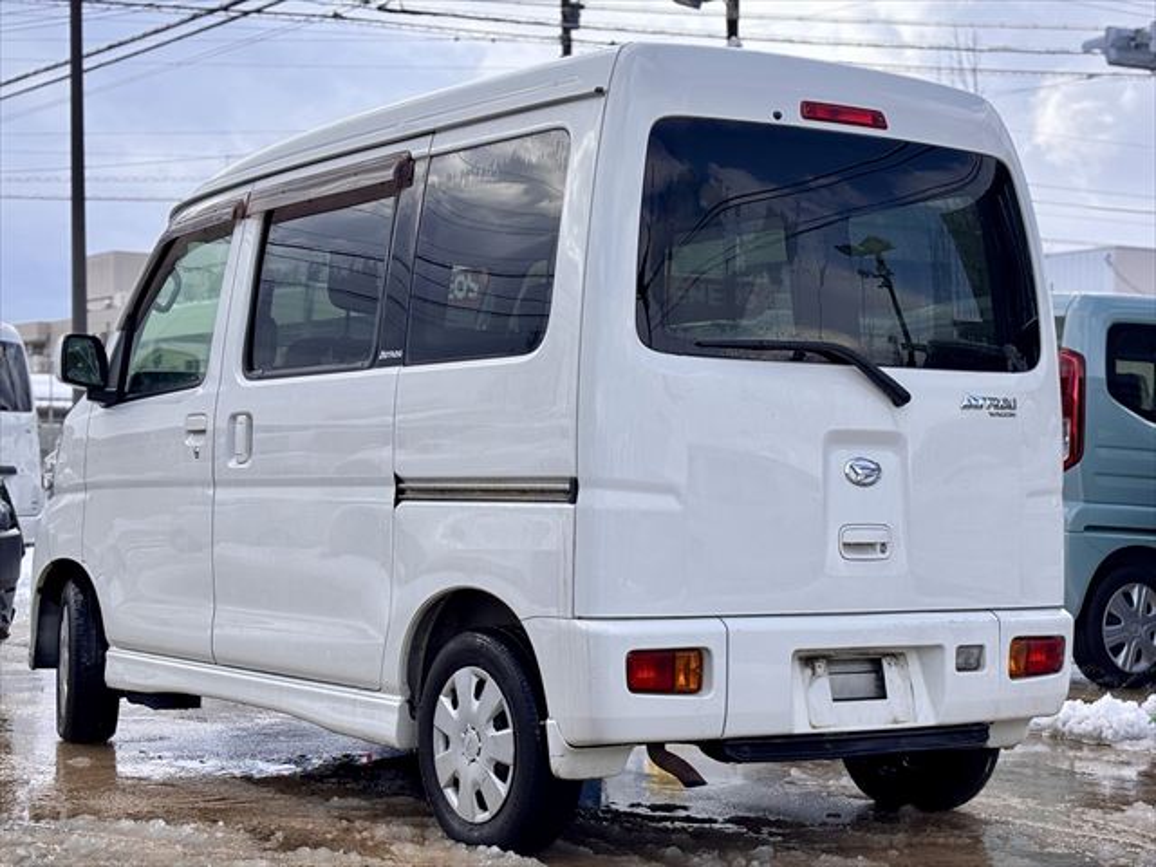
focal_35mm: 52
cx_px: 578
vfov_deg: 28.0
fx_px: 1737
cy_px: 434
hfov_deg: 36.8
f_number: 1.6
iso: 32
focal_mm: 5.96
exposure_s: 1/2288
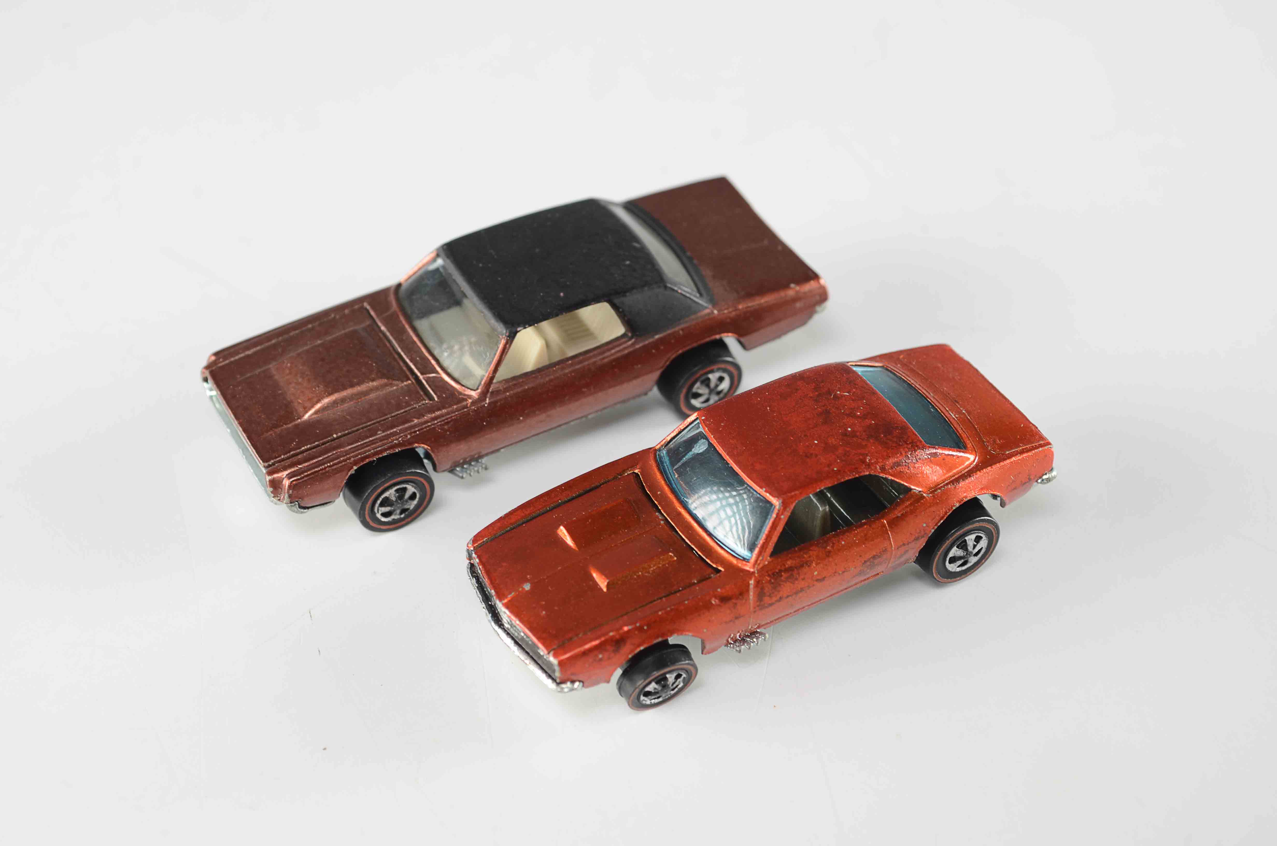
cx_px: 638
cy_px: 423
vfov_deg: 20.1
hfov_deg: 29.9
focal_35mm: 68
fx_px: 2389
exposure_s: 1/80
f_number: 8
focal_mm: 45
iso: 100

#### [What the exercise asks]
Please repeat, exactly as written, only the lines from the line with "hfov_deg: 36.8" to the end of the data, leaving out every picture.

#### [Solution]
hfov_deg: 36.8
f_number: 1.6
iso: 32
focal_mm: 5.96
exposure_s: 1/2288
cx_px: 638
cy_px: 423
vfov_deg: 20.1
hfov_deg: 29.9
focal_35mm: 68
fx_px: 2389
exposure_s: 1/80
f_number: 8
focal_mm: 45
iso: 100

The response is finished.